Coronoid Process And Facet fractures In Sports
The coronoid process (or simply “crown”) of an uncrowned tooth can differ in its appearance and characteristics depending on the level of crown formation at the time of injury. At any given time, there are at least three levels of crowns: base, upper, and pus-filled. If the tooth is in a perfect state of health, then all three will appear in the same visible way on the tooth.
Coronoid Process: Anatomy
The basic anatomy of the tooth consists of three different bone components: the cricoarytenoid bone (also known as the central area or uppers), the dentin, and the mandible. The uppers also articulate with the front of the dentin, called a proboscis, and the mandible is the hinge that closes on the backside of each tooth.
The most common and well-known aspect of the coronoid process comes from a deep dive of the jaws. In this case the tooth is exposed and the jaw is fully extended into the air. The oral cavity is viewed in a deep dissection under a general anesthetic. Often enough the patient will not feel a thing! From here the dentist uses local anesthesia and gently presses on the nerve roots of each tooth with pneumatic force to bring the tooth straight up and out of its socket. Often enough the entire process takes less than one hour.
Read: Explain Cephalocaudal Growth Pattern
Phases of Coronoid Process
In a normal bite, the uppermost mandible of the lower jaw (the “molars”) keeps itself straight by the effects of a counterclockwise rotation of the mandible. The two upper teeth come together at the top of this “counter-clockwise rotation” of the mandible. We call them “apsidal” teeth. Each of these teeth has a “proximal” or lateral process. These are the teeth that grow furthest away from the base area of our jaws.

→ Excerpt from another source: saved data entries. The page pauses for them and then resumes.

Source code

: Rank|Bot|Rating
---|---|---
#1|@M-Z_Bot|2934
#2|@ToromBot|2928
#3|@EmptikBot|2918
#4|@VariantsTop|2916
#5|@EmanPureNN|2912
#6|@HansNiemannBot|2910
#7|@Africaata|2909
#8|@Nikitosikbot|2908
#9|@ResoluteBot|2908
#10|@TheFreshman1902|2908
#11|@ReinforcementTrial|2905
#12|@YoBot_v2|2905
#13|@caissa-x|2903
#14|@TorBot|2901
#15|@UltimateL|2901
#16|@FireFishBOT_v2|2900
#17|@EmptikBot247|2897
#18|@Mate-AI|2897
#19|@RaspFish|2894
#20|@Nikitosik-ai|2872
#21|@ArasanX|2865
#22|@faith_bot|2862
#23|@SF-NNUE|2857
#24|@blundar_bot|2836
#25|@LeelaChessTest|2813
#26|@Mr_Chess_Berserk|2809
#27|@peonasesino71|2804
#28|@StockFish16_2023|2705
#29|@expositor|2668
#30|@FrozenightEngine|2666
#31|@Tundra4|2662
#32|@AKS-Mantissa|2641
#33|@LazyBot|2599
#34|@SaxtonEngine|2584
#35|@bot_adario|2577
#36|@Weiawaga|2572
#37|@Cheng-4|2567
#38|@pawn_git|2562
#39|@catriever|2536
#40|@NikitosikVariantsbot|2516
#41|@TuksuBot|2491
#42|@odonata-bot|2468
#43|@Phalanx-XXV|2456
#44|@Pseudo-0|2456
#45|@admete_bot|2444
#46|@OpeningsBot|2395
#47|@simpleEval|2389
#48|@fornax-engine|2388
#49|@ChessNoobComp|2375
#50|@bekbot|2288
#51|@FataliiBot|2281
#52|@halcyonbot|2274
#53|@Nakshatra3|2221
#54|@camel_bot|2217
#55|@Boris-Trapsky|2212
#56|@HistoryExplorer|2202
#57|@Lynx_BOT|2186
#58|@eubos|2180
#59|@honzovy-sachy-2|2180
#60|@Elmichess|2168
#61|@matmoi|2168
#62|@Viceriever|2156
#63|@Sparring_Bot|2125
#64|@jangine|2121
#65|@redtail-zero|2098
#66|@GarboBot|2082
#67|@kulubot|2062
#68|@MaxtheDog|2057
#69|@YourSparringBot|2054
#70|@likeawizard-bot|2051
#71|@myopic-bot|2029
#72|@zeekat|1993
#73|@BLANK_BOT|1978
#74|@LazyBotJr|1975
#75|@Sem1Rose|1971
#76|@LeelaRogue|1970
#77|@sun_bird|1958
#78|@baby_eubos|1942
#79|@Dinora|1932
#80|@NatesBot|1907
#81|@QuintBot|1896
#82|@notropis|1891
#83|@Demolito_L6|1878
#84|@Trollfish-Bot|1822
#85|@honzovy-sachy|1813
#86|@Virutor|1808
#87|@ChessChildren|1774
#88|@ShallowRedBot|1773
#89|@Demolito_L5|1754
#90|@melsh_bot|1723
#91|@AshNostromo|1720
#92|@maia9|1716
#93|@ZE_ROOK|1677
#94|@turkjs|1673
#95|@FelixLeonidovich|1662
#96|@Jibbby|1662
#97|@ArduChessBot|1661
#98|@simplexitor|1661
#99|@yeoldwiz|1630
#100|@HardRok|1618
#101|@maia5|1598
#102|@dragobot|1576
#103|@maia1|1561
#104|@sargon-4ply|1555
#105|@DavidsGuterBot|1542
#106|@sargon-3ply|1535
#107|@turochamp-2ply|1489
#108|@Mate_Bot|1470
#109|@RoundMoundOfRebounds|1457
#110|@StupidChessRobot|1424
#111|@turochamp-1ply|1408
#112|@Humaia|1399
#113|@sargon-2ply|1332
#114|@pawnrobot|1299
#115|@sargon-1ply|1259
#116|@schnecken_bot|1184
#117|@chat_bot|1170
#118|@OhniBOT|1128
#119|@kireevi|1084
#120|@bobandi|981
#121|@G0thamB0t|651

The next phase of the coronoid process is the formation of a pocket between the upper and lower teeth. This pocket is a undecagonal or triangular shape. This shape and the subsequent growth of mucous tissue, bone, and cartilage make the endodontic or lower jaw more solid and less inclined to contract than the upper jaw. This process is eminence.

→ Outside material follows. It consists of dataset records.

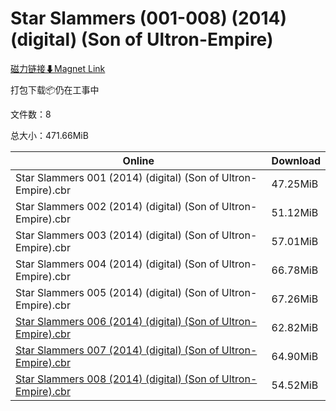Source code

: # Star Slammers (001-008) (2014) (digital) (Son of Ultron-Empire)

[磁力链接⬇Magnet Link](magnet:?xt=urn:btih:cefb3ea24a85c961e84ea4c39e848dc036443b3c&dn=Star%20Slammers%20%28001-008%29%20%282014%29%20%28digital%29%20%28Son%20of%20Ultron-Empire%29)

打包下载📦仍在工事中

文件数：8

总大小：471.66MiB

Online | Download
--- | ---
Star Slammers 001 (2014) (digital) (Son of Ultron-Empire).cbr | 47.25MiB
Star Slammers 002 (2014) (digital) (Son of Ultron-Empire).cbr | 51.12MiB
Star Slammers 003 (2014) (digital) (Son of Ultron-Empire).cbr | 57.01MiB
Star Slammers 004 (2014) (digital) (Son of Ultron-Empire).cbr | 66.78MiB
Star Slammers 005 (2014) (digital) (Son of Ultron-Empire).cbr | 67.26MiB
[Star Slammers 006 (2014) (digital) (Son of Ultron-Empire).cbr](https://github.com/alicewish/markdown/blob/master/comic/Star-Slammers-006-2014-digital-Son-of-Ultron-Empire-cbr.md) | 62.82MiB
[Star Slammers 007 (2014) (digital) (Son of Ultron-Empire).cbr](https://github.com/alicewish/markdown/blob/master/comic/Star-Slammers-007-2014-digital-Son-of-Ultron-Empire-cbr.md) | 64.90MiB
[Star Slammers 008 (2014) (digital) (Son of Ultron-Empire).cbr](https://github.com/alicewish/markdown/blob/master/comic/Star-Slammers-008-2014-digital-Son-of-Ultron-Empire-cbr.md) | 54.52MiB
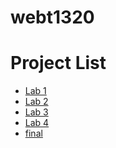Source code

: # webt1320

<h1>Project List</h1>
<ul>
    <li> 
    <a href="lab1/index.html" target="_blank">Lab 1</a>
    </li>
    <li>
    <a href="lab2/index.html" target="_blank">Lab 2</a>
    </li>
    <li>
    <a href="lab3/index.html" target="_blank">Lab 3</a>
    </li>
     <li>
    <a href="lab4/index.html" target="_blank">Lab 4</a>
    </li>
     <li>
    <a href="final/index.html" target="_blank">final</a>
    </li>
    
</ul>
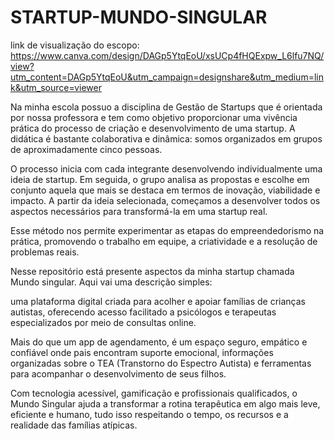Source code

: # STARTUP-MUNDO-SINGULAR

link de visualização do escopo:
https://www.canva.com/design/DAGp5YtqEoU/xsUCp4fHQExpw_L6lfu7NQ/view?utm_content=DAGp5YtqEoU&utm_campaign=designshare&utm_medium=link&utm_source=viewer


Na minha escola possuo a disciplina de Gestão de Startups que é orientada por nossa professora e tem como objetivo proporcionar uma vivência prática do processo de criação e desenvolvimento de uma startup. A didática é bastante colaborativa e dinâmica: somos organizados em grupos de aproximadamente cinco pessoas. 

O processo inicia com cada integrante desenvolvendo individualmente uma ideia de startup. Em seguida, o grupo analisa as propostas e escolhe em conjunto aquela que mais se destaca em termos de inovação, viabilidade e impacto. A partir da ideia selecionada, começamos a desenvolver todos os aspectos necessários para transformá-la em uma startup real.

Esse método nos permite experimentar as etapas do empreendedorismo na prática, promovendo o trabalho em equipe, a criatividade e a resolução de problemas reais.

Nesse repositório está presente aspectos da minha startup chamada Mundo singular. Aqui vai uma descrição simples:

uma plataforma digital criada para acolher e apoiar famílias de crianças autistas, oferecendo acesso facilitado a psicólogos e terapeutas especializados por meio de consultas online.

Mais do que um app de agendamento, é um espaço seguro, empático e confiável onde pais encontram suporte emocional, informações organizadas sobre o TEA (Transtorno do Espectro Autista) e ferramentas para acompanhar o desenvolvimento de seus filhos.

Com tecnologia acessível, gamificação e profissionais qualificados, o Mundo Singular ajuda a transformar a rotina terapêutica em algo mais leve, eficiente e humano, tudo isso  respeitando o tempo, os recursos e a realidade das famílias atípicas.
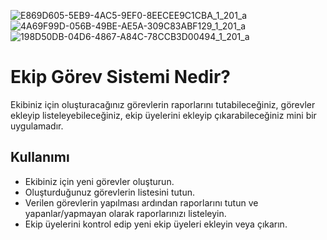 ![E869D605-5EB9-4AC5-9EF0-8EECEE9C1CBA_1_201_a](https://github.com/404Qea/gorev-sistemi-mission-system/assets/145233685/63d52cbf-5099-4764-ad89-a186e27fe53d)
![4A69F99D-056B-49BE-AE5A-309C83ABF129_1_201_a](https://github.com/404Qea/gorev-sistemi-mission-system/assets/145233685/dc9d9a8c-f78a-4377-aea3-bb4c8124fd07)
![198D50DB-04D6-4867-A84C-78CCB3D00494_1_201_a](https://github.com/404Qea/gorev-sistemi-mission-system/assets/145233685/7b894109-a716-4d83-a295-125cd8ec7f0e)

# Ekip Görev Sistemi Nedir?
Ekibiniz için oluşturacağınız görevlerin raporlarını tutabileceğiniz, görevler ekleyip listeleyebileceğiniz, ekip üyelerini ekleyip çıkarabileceğiniz mini bir uygulamadır.

## Kullanımı

- Ekibiniz için yeni görevler oluşturun.
- Oluşturduğunuz görevlerin listesini tutun.
- Verilen görevlerin yapılması ardından raporlarını tutun ve yapanlar/yapmayan olarak raporlarınızı listeleyin.
- Ekip üyelerini kontrol edip yeni ekip üyeleri ekleyin veya çıkarın.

Once the eminence is complete the last phase of the coronoid process is the formation of a new bone or tissue structure at the base of our skull, known as the temporal bone. This bone connects the two upper parts of our jaws and helps hold them together. The temporo-elastic cartilage that forms the temporal bone has three components. One component is the thicker, longer rigid part, the second component is flexible and thin and the last component is also very long and flexible. This flexible part, or the flexor, holds the upper part of our jaws in place and holds it in place until the natural lengthening of our jaws occurs.
Facet Fractures in Sports
The articular surface of our temporal bone is particularly prone to damage due to the pressure caused by chewing. The mechanics of a typical mandibular fracture (or elbow dislocation) are caused by the force with which the upper and lower jaw are pushed together. This force, if it is strong enough, can rip through the articular surface and into the underlying bone. This can occur when the upper jaw is open as in the case of a baseball throw, or if the athlete smiles broadly in order to maintain contact with the ball while making a catch.

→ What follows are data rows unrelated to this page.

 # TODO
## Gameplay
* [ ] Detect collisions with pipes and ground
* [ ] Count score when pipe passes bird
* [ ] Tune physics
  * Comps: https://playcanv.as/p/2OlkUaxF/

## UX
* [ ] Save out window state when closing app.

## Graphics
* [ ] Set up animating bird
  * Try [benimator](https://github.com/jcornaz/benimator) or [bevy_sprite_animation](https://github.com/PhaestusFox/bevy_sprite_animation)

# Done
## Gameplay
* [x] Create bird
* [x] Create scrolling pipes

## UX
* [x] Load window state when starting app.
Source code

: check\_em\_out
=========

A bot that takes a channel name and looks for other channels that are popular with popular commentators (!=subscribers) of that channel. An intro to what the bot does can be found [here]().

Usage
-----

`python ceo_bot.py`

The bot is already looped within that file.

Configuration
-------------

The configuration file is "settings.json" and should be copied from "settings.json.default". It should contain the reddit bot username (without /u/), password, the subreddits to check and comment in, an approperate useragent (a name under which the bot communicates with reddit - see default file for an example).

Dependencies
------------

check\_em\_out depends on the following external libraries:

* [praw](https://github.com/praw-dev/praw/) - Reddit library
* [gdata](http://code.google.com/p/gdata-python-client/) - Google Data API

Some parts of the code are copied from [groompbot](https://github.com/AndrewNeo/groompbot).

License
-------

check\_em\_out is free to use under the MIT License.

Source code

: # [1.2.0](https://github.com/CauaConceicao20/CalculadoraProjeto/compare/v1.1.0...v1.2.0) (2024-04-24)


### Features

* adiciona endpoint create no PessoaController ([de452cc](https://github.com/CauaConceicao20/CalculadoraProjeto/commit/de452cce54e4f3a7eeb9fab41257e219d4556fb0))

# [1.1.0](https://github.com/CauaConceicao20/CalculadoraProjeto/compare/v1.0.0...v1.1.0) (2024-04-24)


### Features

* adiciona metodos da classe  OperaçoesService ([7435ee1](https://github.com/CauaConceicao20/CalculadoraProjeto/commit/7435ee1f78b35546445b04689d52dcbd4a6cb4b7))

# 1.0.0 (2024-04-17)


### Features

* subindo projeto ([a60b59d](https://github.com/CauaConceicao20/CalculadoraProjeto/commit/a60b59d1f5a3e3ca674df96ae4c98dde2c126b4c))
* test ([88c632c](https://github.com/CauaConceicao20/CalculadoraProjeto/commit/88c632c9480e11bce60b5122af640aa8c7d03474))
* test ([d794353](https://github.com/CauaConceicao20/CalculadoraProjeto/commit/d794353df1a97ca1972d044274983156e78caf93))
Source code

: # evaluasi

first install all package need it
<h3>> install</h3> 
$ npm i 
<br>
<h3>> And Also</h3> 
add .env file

When an athlete suffers a simultaneous dislocation of both ulnar and radial teeth, it is termed “ulnar subluxation”. These types of fractures usually require the involvement of a plastic or metal plate placed over the affected tooth for stability. In addition to this treatment, the affected teeth may need fixing with a crown. Both ulnar and radial subluxations are very common in sportspeople. This can lead to a high degree of pain and disability.